Safe storage and sharing

Safe storage and sharing is important, whether you are working with personal data or not, because it prevents loss of data and data leaks. Sharing personal data should be avoided in general. If your storage solution has no built-in sharing solution, you can use SURFfilesender. Enable file encryption in case it is absolutely necessary to share personal data through SURFfilesender.

Preferred:

  • Radboud University Microsoft 365 Teams: You can ask your supervisor to create a Team for you. They may need to request permission to create a Team, after which they can create a Team with a private channel for you, and disable the synchronization function. Use the Microsoft 365 account given to you and your supervisor by the Radboud University, do not use a private Microsoft 365 account!
    Features: automatic backup, designed for sharing, accessible from anywhere
  • Workgroup folder: You can ask your supervisor to create a workgroup folder for you via the account portal. Your supervisor should choose the option “Workgroup folder (with students): folder request”.
    Features
    : automatic backup, limited sharing, accessible via eduVPN and RU connect

Alternatives:

  • Radboud University Microsoft 365 Teams: You can create a Team to which you add your supervisor(s). Use the Microsoft 365 account given to you by the Radboud University, request permission via the account portal, create a Team to which you add your supervisor(s), and disable the synchronization function.
    Features: automatic backup, designed for sharing, accessible from anywhere
  • Local drive on personal pc/laptop: You can use the local drive on your personal pc or laptop if it is password protected and (when you have personal data) encrypted. This is a less preferred option because it has no automatic backups – if you lose your computer or it crashes, you can lose all your data.
    Features: no automatic backup, no built-in sharing

Do NOT use:

  • A commercial cloud storage: Avoid cloud storage, such as Google Drive and Dropbox, especially for personal data! Also, avoid these as backups!
  • Portable drives: Try to avoid portable drives, such as a USB drive or an external hard drive, to store or backup your data since they are easily lost.
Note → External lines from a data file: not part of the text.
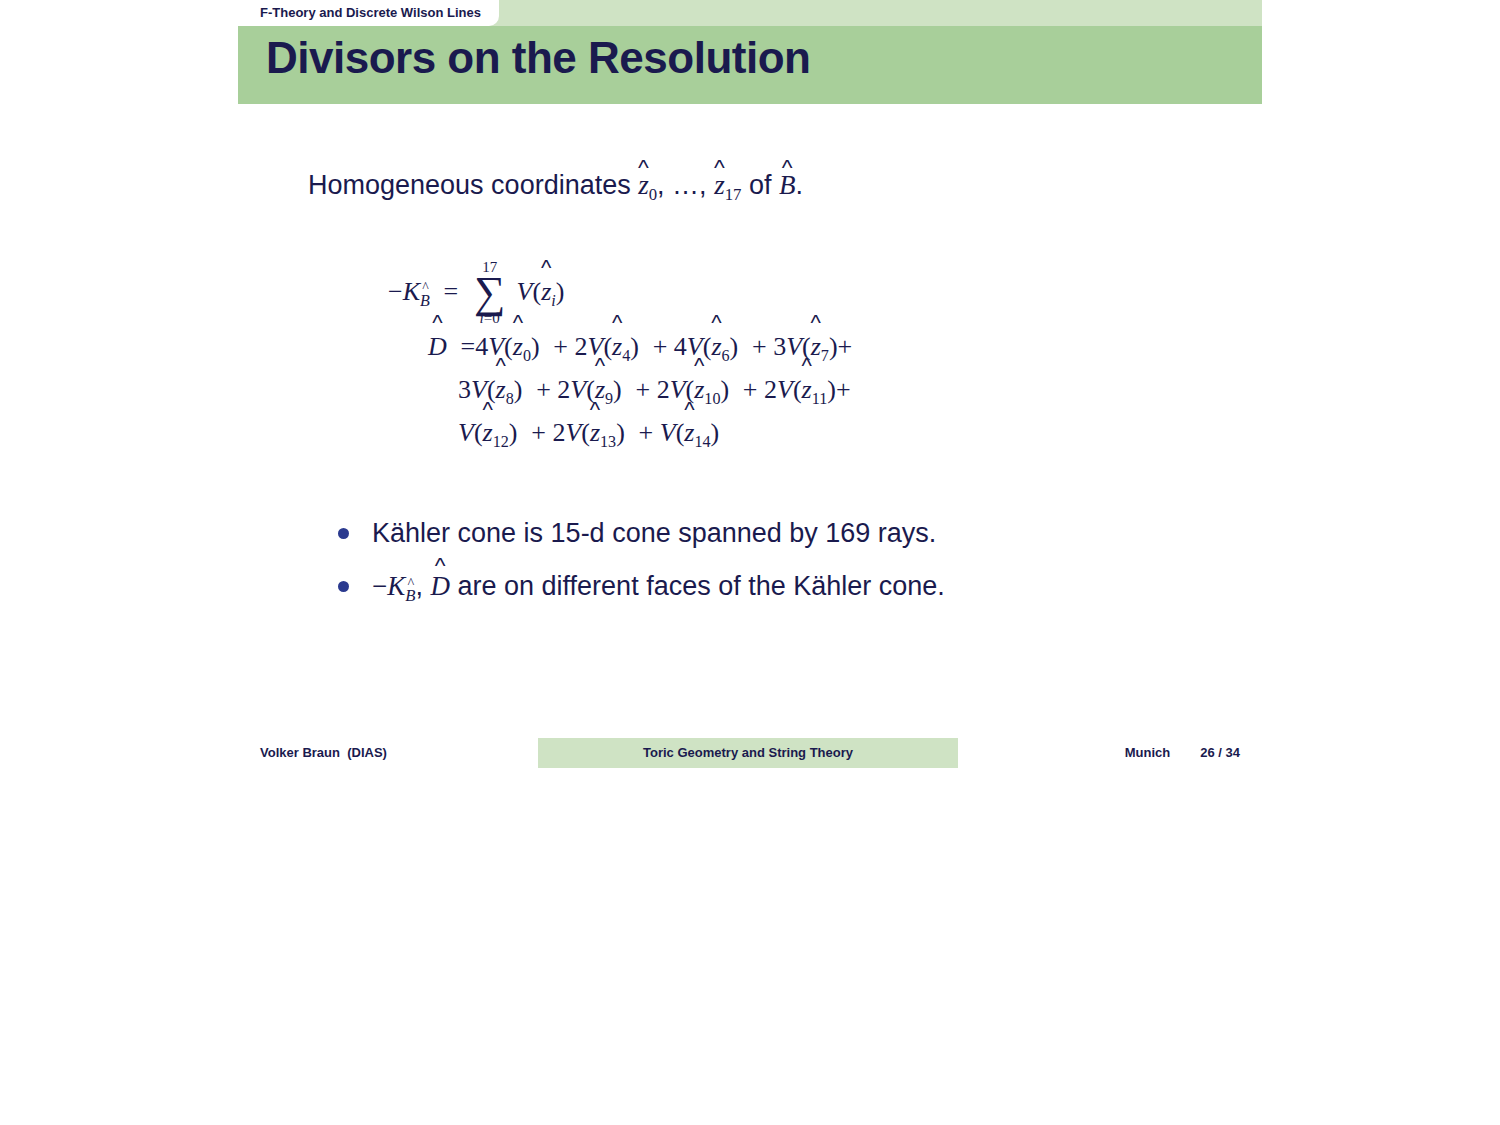F-Theory and Discrete Wilson Lines
Divisors on the Resolution
Homogeneous coordinates ^z0, …, ^z17 of ^B.
−K^B = 17 ∑ i=0 V(^zi)
^D =4 V(^z0) + 2 V(^z4) + 4 V(^z6) + 3 V(^z7)+
3 V(^z8) + 2 V(^z9) + 2 V(^z10) + 2 V(^z11)+
V(^z12) + 2 V(^z13) + V(^z14)
Kähler cone is 15-d cone spanned by 169 rays.
−K^B, ^D are on different faces of the Kähler cone.
Volker Braun (DIAS)
Toric Geometry and String Theory
Munich26 / 34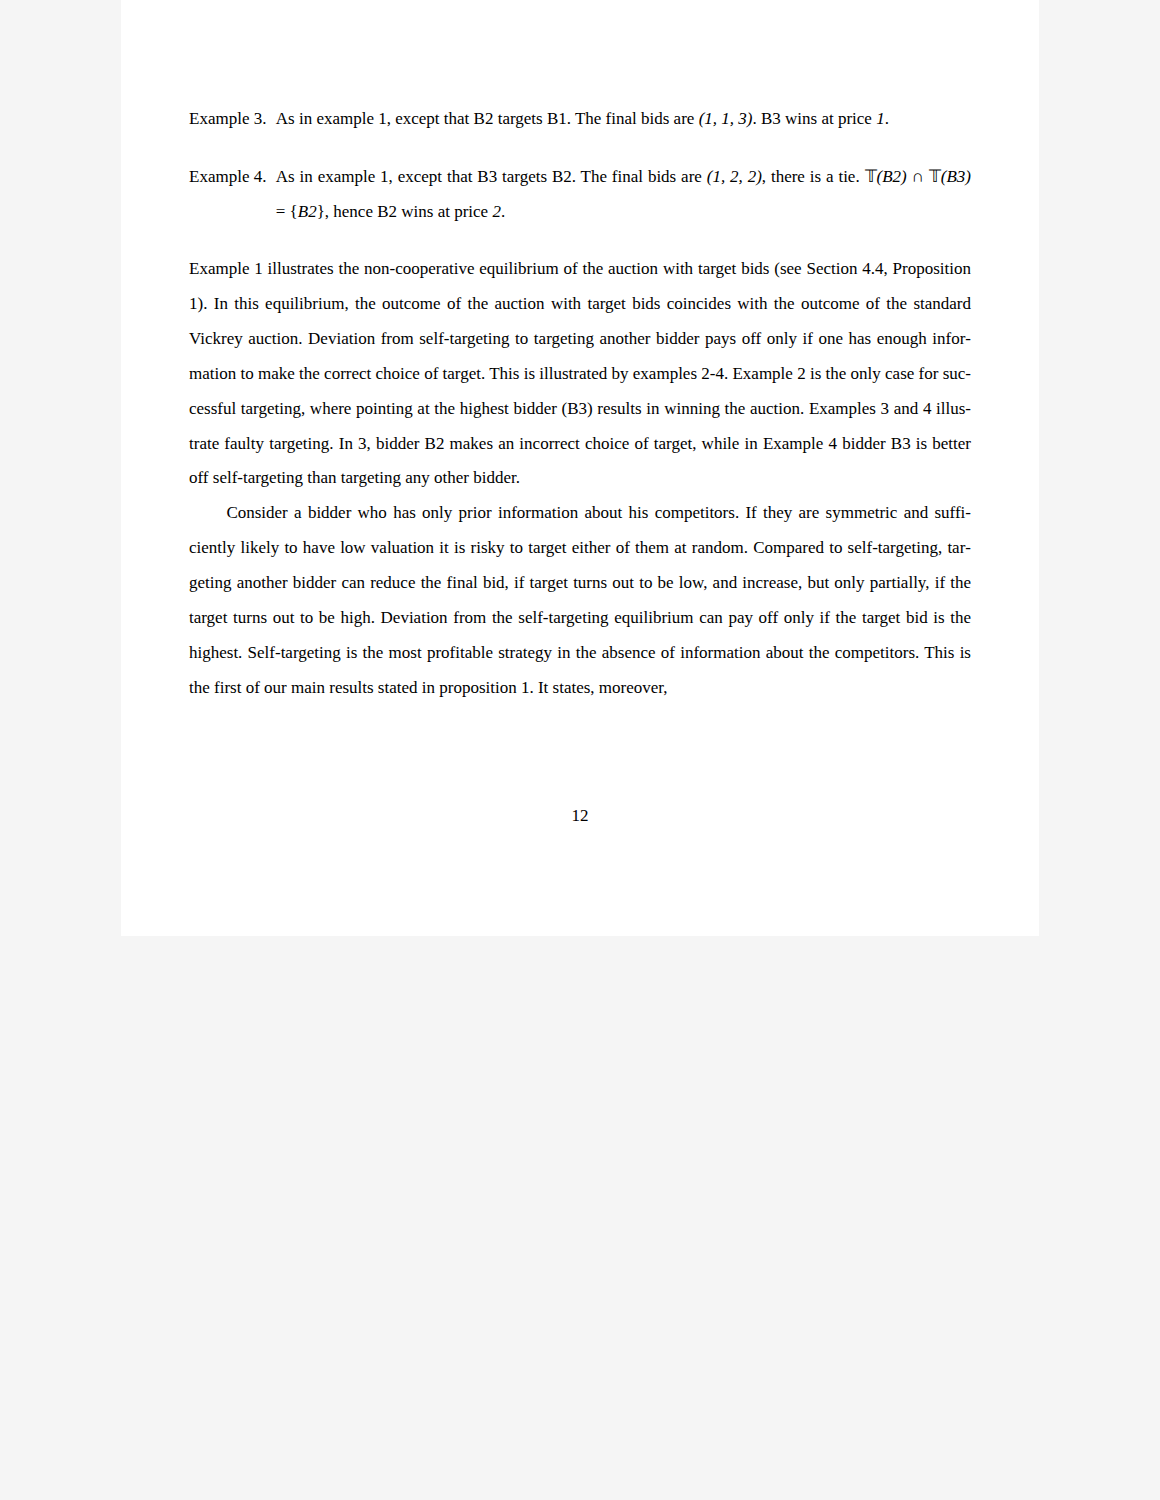Example 3.
As in example 1, except that B2 targets B1. The final bids are (1, 1, 3). B3 wins at price 1.
Example 4.
As in example 1, except that B3 targets B2. The final bids are (1, 2, 2), there is a tie. 𝕋(B2) ∩ 𝕋(B3) = {B2}, hence B2 wins at price 2.
Example 1 illustrates the non-cooperative equilibrium of the auction with target bids (see Section 4.4, Proposition 1). In this equilibrium, the outcome of the auction with target bids coincides with the outcome of the standard Vickrey auction. Deviation from self-targeting to targeting another bidder pays off only if one has enough information to make the correct choice of target. This is illustrated by examples 2-4. Example 2 is the only case for successful targeting, where pointing at the highest bidder (B3) results in winning the auction. Examples 3 and 4 illustrate faulty targeting. In 3, bidder B2 makes an incorrect choice of target, while in Example 4 bidder B3 is better off self-targeting than targeting any other bidder.
Consider a bidder who has only prior information about his competitors. If they are symmetric and sufficiently likely to have low valuation it is risky to target either of them at random. Compared to self-targeting, targeting another bidder can reduce the final bid, if target turns out to be low, and increase, but only partially, if the target turns out to be high. Deviation from the self-targeting equilibrium can pay off only if the target bid is the highest. Self-targeting is the most profitable strategy in the absence of information about the competitors. This is the first of our main results stated in proposition 1. It states, moreover,
12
For more information about safe storage click here (ICT facilities)

Archiving data for scientific integrity

Why should you archive?

Once your research project is completed, it is important to archive your data for the sake of scientific integrity, making it verifiable for others (e.g., for your supervisor or during audits). These datasets are not made public or shared with other researchers, but are merely accessible to people such as your supervisor. 

Once you have archived your data, remove all other copies of the data you have stored elsewhere, for example on your local drive on a personal computer. 

What should be archived?

You should archive all data that are relevant and necessary for an outsider to be able to reproduce your analysis and conclusions. If you have any doubts about what to archive, you should discuss this with your supervisor.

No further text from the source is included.